Brief A:
Revise the director compensation policy starting with "Following are the" and going on through "Cash Compensation.", changing "January 1, 2013" to "July 1, 2013".
Brief B:
Answer these questions from the director compensation policy:
(i) What annual cash retainer does a Non-Employee Director serving as Chairman of the Board receive?
(ii) What fee does a Non-Employee Director receive for each meeting attended in person?
(iii) On what basis are the annual retainers paid?

Reading text:
"""
GENESIS GROUP HOLDINGS, INC. DIRECTOR COMPENSATION POLICY

EX-10.2 4 f8k111312ex10ii_genesisgroup.htm NON-EMPLOYEE DIRECTOR COMPENSATION POLICY f8k111312ex10ii_genesisgroup.htm
Exhibit 10.2
 
GENESIS GROUP HOLDINGS, INC.
DIRECTOR COMPENSATION POLICY
 
Following are the terms of the compensation policy for members of the board of directors (the “Board”) of Genesis Group Holdings, Inc. (the “Company”) who are not employed by the Company or any of its subsidiaries (each, a “Non-Employee Director”).  This policy is effective as of January 1, 2013 (the “Effective Date”).
 
 
Cash Compensation.
 
 
Annual Retainers.  A Non-Employee Director who serves as Chairman of the Board will receive an annual cash retainer of $35,000.  In addition, a Non-Employee Director who serves as a member of the Audit Committee will receive an annual cash retainer of $20,000, a Non-Employee Director who serves as a member of the Compensation Committee will receive an annual cash retainer of $10,000, and a Non-Employee Director who serves as a member of the Corporate Governance Committee will receive an annual cash retainer of $10,000.
 
 
Meeting Fees.  In addition to the annual cash retainers described above, each Non-Employee Director will receive a fee of $1,500 for each meeting of the Board or a Board committee that the director attends in person, provided that if a director attends meetings of the Board and a Board committee that are held on the same day, the director will receive only one meeting fee for that day.
 
 
Payment of Fees.  The annual retainers reflected above are expressed as annualized amounts.  These retainers will be paid on a quarterly basis, at the end of each quarter in arrears, and will be pro-rated if a Non-Employee Director serves in such position for only a portion of the quarter.  Meeting fees for attendance at one or more meetings that occur in a particular quarter will be paid at the end of that quarter.
"""
Provided records:
"""
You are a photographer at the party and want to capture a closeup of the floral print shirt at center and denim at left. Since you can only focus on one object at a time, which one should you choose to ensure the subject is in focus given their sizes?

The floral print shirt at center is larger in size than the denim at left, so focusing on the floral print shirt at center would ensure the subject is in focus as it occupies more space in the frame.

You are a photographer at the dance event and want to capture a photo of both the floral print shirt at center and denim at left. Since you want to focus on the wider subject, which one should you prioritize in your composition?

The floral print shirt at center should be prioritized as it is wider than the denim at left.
"""
"""
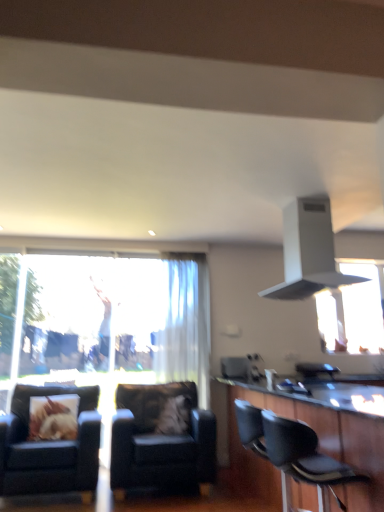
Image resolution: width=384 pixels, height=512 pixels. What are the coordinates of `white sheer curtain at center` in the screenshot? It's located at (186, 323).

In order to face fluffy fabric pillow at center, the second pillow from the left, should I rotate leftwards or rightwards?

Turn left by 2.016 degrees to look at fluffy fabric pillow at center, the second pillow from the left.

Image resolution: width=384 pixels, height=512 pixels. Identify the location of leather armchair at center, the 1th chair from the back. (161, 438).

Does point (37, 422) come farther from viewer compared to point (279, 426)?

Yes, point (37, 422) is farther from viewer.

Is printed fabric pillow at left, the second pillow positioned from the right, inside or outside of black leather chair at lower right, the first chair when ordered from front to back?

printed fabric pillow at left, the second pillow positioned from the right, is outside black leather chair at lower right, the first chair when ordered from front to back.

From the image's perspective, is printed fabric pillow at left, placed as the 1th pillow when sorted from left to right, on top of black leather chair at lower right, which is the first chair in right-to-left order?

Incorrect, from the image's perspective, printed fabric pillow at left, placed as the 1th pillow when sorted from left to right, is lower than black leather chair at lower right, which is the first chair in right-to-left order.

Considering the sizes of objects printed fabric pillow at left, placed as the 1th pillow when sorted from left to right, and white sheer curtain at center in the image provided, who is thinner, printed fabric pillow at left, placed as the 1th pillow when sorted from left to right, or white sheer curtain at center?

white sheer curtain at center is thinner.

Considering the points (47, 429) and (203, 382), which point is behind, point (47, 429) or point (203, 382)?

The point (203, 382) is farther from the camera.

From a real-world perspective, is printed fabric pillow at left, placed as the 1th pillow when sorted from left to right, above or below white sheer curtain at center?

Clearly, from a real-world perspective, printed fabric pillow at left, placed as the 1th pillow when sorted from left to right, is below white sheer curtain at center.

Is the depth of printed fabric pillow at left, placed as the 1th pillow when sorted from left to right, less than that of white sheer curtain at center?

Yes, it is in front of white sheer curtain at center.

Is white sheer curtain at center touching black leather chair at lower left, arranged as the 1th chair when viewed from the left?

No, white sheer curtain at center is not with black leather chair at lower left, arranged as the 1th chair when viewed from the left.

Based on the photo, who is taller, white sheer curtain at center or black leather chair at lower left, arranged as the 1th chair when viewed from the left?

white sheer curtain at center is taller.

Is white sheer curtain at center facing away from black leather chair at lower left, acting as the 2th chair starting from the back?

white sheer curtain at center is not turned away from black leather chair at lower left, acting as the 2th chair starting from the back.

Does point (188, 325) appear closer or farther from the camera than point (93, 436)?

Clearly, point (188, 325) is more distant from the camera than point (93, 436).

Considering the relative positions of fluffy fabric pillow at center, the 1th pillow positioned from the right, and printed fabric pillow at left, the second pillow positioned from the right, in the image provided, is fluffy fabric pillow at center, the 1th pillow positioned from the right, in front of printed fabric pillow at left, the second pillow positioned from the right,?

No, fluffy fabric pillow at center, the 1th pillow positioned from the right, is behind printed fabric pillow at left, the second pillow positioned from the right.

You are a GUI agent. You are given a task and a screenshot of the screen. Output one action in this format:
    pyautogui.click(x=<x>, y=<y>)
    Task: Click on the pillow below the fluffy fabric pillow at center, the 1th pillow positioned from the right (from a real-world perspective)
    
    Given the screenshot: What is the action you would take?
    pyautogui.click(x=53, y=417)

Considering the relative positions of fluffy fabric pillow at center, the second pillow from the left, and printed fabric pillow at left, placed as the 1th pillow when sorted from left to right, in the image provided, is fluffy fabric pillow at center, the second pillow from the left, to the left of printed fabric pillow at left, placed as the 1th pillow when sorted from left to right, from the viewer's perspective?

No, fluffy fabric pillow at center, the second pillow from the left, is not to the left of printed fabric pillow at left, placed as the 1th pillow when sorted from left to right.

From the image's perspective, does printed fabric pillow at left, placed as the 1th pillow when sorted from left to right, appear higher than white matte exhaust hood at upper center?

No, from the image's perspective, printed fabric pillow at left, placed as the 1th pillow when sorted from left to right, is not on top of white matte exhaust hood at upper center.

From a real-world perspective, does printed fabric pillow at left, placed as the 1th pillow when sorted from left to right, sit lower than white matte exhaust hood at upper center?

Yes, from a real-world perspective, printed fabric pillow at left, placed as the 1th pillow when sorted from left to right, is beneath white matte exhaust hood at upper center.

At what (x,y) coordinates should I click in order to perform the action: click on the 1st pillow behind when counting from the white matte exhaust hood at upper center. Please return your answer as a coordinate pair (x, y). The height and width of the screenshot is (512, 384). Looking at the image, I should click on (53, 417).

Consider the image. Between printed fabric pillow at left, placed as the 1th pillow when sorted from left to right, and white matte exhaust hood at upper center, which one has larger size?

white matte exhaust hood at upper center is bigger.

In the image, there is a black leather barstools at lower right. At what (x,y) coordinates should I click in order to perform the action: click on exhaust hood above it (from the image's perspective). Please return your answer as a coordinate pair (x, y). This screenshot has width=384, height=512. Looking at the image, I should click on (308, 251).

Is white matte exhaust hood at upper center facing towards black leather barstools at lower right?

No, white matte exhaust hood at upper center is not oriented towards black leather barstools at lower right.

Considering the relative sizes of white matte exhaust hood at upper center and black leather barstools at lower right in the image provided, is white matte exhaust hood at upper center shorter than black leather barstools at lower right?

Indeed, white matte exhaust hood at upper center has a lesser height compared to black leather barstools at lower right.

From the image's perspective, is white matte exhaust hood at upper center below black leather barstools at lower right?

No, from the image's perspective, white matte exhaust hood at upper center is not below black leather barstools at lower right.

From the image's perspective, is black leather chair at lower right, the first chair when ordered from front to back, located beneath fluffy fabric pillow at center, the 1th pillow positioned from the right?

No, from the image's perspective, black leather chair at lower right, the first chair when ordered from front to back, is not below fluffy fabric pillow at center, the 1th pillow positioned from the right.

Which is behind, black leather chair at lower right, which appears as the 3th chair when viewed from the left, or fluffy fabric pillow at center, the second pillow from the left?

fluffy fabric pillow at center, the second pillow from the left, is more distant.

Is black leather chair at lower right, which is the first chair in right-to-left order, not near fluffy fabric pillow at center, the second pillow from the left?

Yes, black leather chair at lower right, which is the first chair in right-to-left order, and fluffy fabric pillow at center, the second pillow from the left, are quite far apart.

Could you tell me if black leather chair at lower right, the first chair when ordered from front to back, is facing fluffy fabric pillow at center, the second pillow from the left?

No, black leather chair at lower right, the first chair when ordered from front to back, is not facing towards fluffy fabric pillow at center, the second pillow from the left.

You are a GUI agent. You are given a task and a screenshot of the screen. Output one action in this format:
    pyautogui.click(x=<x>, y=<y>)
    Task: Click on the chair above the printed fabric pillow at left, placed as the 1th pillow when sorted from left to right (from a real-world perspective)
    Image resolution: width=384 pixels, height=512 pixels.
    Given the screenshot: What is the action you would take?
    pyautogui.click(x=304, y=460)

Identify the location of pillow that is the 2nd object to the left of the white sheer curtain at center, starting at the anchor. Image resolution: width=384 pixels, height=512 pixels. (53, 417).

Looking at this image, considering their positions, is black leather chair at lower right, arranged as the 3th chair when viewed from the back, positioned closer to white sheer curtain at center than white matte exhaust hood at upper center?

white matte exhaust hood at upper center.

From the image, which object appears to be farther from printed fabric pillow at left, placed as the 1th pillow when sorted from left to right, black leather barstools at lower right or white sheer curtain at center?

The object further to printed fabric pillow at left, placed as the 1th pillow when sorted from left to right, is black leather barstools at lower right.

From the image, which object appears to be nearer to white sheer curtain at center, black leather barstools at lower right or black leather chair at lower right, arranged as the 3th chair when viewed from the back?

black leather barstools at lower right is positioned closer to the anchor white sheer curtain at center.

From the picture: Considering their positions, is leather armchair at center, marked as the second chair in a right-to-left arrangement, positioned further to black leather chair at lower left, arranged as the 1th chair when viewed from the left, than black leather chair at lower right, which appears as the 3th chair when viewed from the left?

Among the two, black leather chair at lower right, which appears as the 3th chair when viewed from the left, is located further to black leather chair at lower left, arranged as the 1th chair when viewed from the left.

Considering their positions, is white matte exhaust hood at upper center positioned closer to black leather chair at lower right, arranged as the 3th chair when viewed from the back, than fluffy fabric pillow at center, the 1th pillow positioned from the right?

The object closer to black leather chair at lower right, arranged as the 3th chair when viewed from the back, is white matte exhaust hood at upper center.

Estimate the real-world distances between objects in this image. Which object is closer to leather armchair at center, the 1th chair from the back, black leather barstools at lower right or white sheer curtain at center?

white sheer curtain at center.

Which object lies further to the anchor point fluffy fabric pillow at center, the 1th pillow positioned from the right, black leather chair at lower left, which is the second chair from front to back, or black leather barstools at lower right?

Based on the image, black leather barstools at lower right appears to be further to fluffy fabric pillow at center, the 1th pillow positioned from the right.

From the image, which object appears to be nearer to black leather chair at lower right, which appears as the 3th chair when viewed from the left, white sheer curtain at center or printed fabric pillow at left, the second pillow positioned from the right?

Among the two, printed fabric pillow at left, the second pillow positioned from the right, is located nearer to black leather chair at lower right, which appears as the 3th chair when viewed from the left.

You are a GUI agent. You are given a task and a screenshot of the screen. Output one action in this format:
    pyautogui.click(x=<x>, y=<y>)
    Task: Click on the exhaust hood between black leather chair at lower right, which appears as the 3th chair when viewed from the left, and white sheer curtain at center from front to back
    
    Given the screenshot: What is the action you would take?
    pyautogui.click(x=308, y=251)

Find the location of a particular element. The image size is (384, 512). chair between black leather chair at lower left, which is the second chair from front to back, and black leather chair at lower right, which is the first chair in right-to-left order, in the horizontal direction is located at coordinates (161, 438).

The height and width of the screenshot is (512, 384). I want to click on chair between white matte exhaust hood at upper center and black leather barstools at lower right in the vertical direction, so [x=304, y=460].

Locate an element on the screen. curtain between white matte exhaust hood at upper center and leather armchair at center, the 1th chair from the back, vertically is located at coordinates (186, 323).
"""
Written answer A:
Following are the terms of the compensation policy for members of the board of directors (the “Board”) of Genesis Group Holdings, Inc. (the “Company”) who are not employed by the Company or any of its subsidiaries (each, a “Non-Employee Director”).  This policy is effective as of July 1, 2013 (the “Effective Date”).
 
 
Cash Compensation.

Written answer B:
(i) $35,000
(ii) $1,500
(iii) Quarterly, at the end of each quarter in arrears